Bulk buying and avoiding disposable products, using local libraries and repairing goods are all ways of being more resource efficient. With the children involved in the excellent green schools initiatives we can study what they are doing in the schools and carry it forward ourselves. All the trees have huge amounts of leaves in the autumn / winter and most of this could be collected and composted. Composting is the way forward and you could further educate the people on how best to do this, by for instance, holding a workshop that demonstrates that to achieve the best results we must mix green kitchen waste with brown waste like hedge clippings, and also by turning it occasionally; more information is available on this from the county council. Compost reduces the amount of waste going to landfill, and produces good material for the vegetable and flower gardens, plus it cuts down on spending money on such like material.
The collection of scrap metal from householders such as old steel beds, wheelbarrows, bicycles, gates, galvanised iron etc and bringing it to central point could earn money for your activities as there are plenty registered dealers in scrap metal who could buy it from you, and reduce the risk of it being thrown in ditches etc.
Tidiness and Litter Control / Slachtmhaireacht agus Rialú Bruscair: I appreciate your management plan is working with the weed free places all over the town. I saw the CE workers brushing and cleaning and leaving the footpaths neat and tidy. The derelict house below on the Johnstown road is untidy. Congratulations for taking part in Clean up Laois. We look forward to the removal of the overhead cables. Great commitment is shown by the people that go out and tidy up after others, and good to learn that the litter is segregated once collected.
Residential Streets & Housing Areas / Sráideanna Cónaithe & Ceantair Tithíochta: I visited the housing estates and they are presented to a very high standard, and the most impressive was Derrywood; it has splendid landscaping maintained to a high degree and we are greeted by a good quality timber sign “Fáilte- please drive slow” Erkindale Drive and St Fintans terrace are well maintained. And there are splendid town houses on the Johnstown Road and just one in particular catches the eye as it is boarded up. It would be great if a bit of artwork was done on this house to improve its presentation at this point. Going up towards the church there are lovely town houses maintained in great condition. Two houses in Church Street near the post office had brilliant displays of flowers in hanging baskets. Just one word of caution – there are flowers in a container hanging on an ESB pole in Church Street and this is illegal and highly dangerous. Many other houses had great displays of shrubs, flowers, trees and lawns and combined with your splendid effort make Durrow a very attractive and colourful place to visit.

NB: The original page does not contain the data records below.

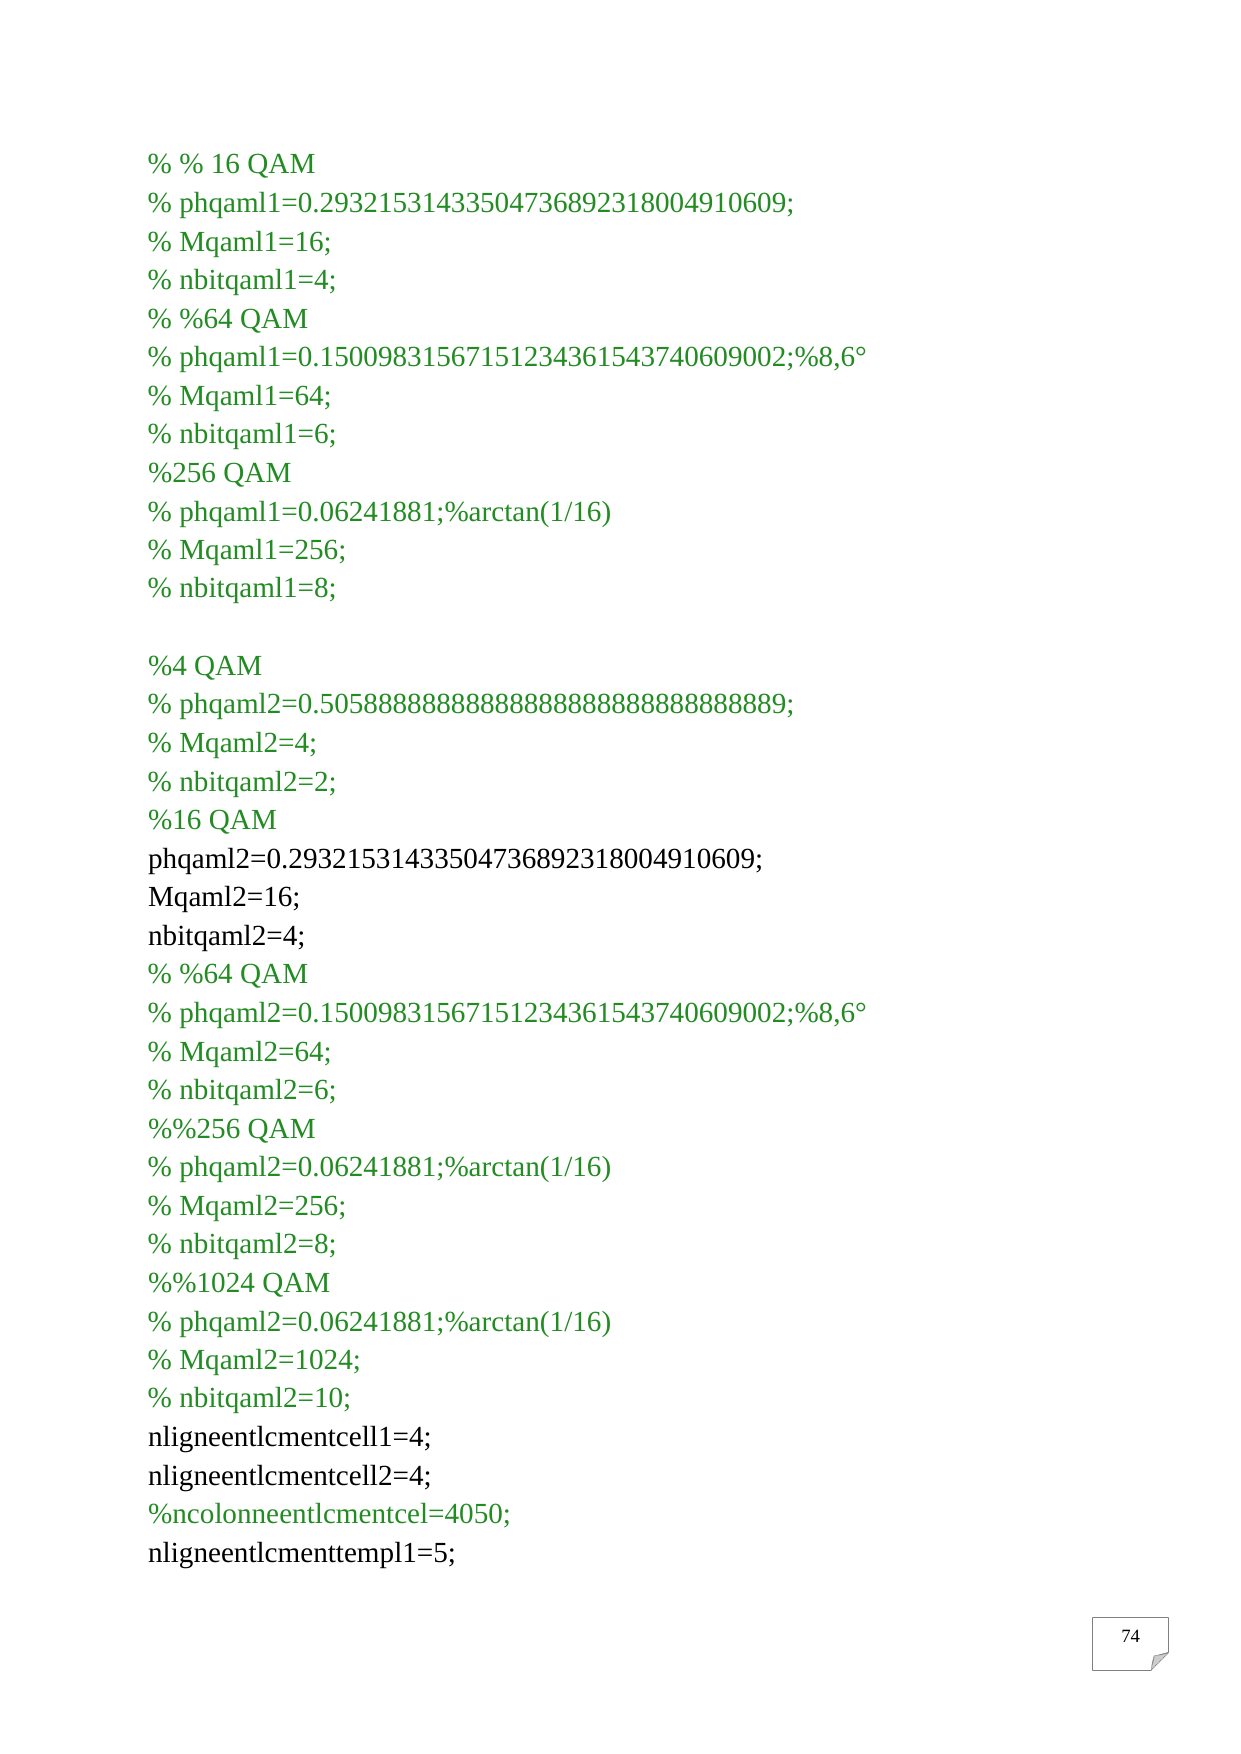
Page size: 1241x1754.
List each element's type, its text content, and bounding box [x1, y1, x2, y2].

list nbitqaml1=4; [147, 262, 1139, 296]
list %64 QAM [147, 957, 1139, 990]
list Mqaml1=16; [147, 224, 1139, 257]
list nbitqaml2=8; [147, 1226, 1139, 1260]
list nbitqaml2=2; [147, 764, 1139, 797]
list Mqaml2=4; [147, 725, 1139, 759]
list nbitqaml2=6; [147, 1072, 1139, 1106]
text 74 [147, 1625, 1139, 1647]
text nligneentlcmenttempl1=5; [148, 1535, 1139, 1568]
text %%1024 QAM [148, 1265, 1139, 1298]
text Mqaml2=16; [148, 879, 1139, 913]
text %4 QAM [148, 648, 1139, 681]
text %16 QAM [148, 802, 1139, 836]
text %ncolonneentlcmentcel=4050; [148, 1496, 1139, 1530]
text %256 QAM [148, 455, 1139, 489]
text %%256 QAM [148, 1111, 1139, 1144]
list Mqaml1=64; [147, 378, 1139, 411]
list % 16 QAM [147, 147, 1139, 180]
list phqaml1=0.06241881;%arctan(1/16) [147, 494, 1139, 527]
list %64 QAM [147, 301, 1139, 334]
list phqaml2=0.06241881;%arctan(1/16) [147, 1304, 1139, 1337]
list Mqaml2=64; [147, 1034, 1139, 1067]
text nligneentlcmentcell2=4; [148, 1458, 1139, 1491]
list nbitqaml1=8; [147, 571, 1139, 604]
list Mqaml2=256; [147, 1188, 1139, 1221]
list phqaml1=0.15009831567151234361543740609002;%8,6° [147, 339, 1139, 373]
list Mqaml2=1024; [147, 1342, 1139, 1376]
text phqaml2=0.29321531433504736892318004910609; [148, 841, 1139, 874]
list phqaml2=0.15009831567151234361543740609002;%8,6° [147, 995, 1139, 1029]
list phqaml2=0.50588888888888888888888888888889; [147, 686, 1139, 720]
list nbitqaml2=10; [147, 1381, 1139, 1414]
list phqaml2=0.06241881;%arctan(1/16) [147, 1149, 1139, 1183]
text nligneentlcmentcell1=4; [148, 1419, 1139, 1453]
list phqaml1=0.29321531433504736892318004910609; [147, 185, 1139, 219]
list Mqaml1=256; [147, 532, 1139, 566]
picture [1091, 1617, 1170, 1672]
list nbitqaml1=6; [147, 416, 1139, 450]
text nbitqaml2=4; [148, 918, 1139, 952]
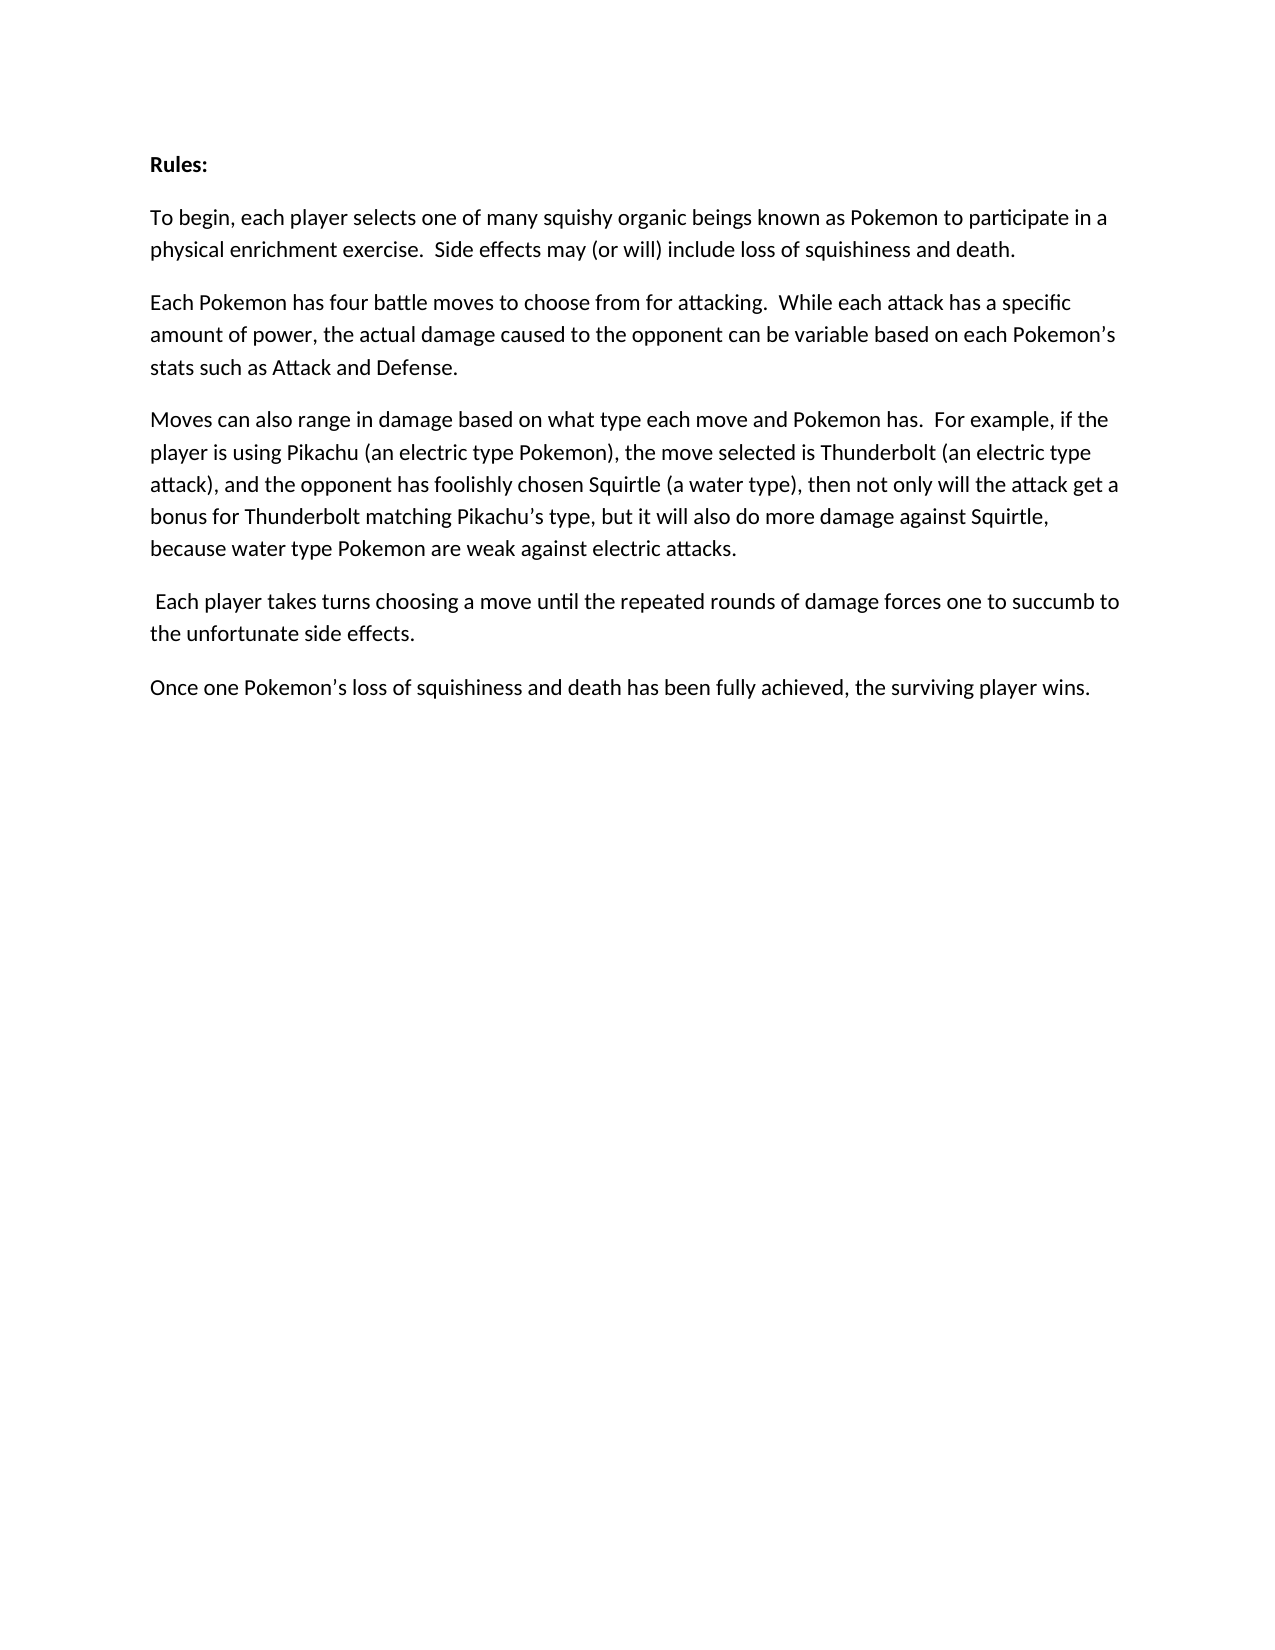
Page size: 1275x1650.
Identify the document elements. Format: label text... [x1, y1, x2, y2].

Approach Roads, Streets & Lanes / Bóithre Isteach, Sráideanna & Lánaí: All the roads in Durrow are in good condition with excellent clear and distinct road signs. I was very impressed with the small old stone bridge, we admire its architectural qualities making it as secure today as when it was built, and there are lovely views from the new bridge with the railings. Navigation around the town is assisted by the one way system, and the traffic lights enable us to get safely on to the main road. I was impressed with the cycle lane that extends to the outskirts of Abbeyleix. Sitting in one of the lovely seats in the green we are surprised at the huge amount of lorries that pass through the village.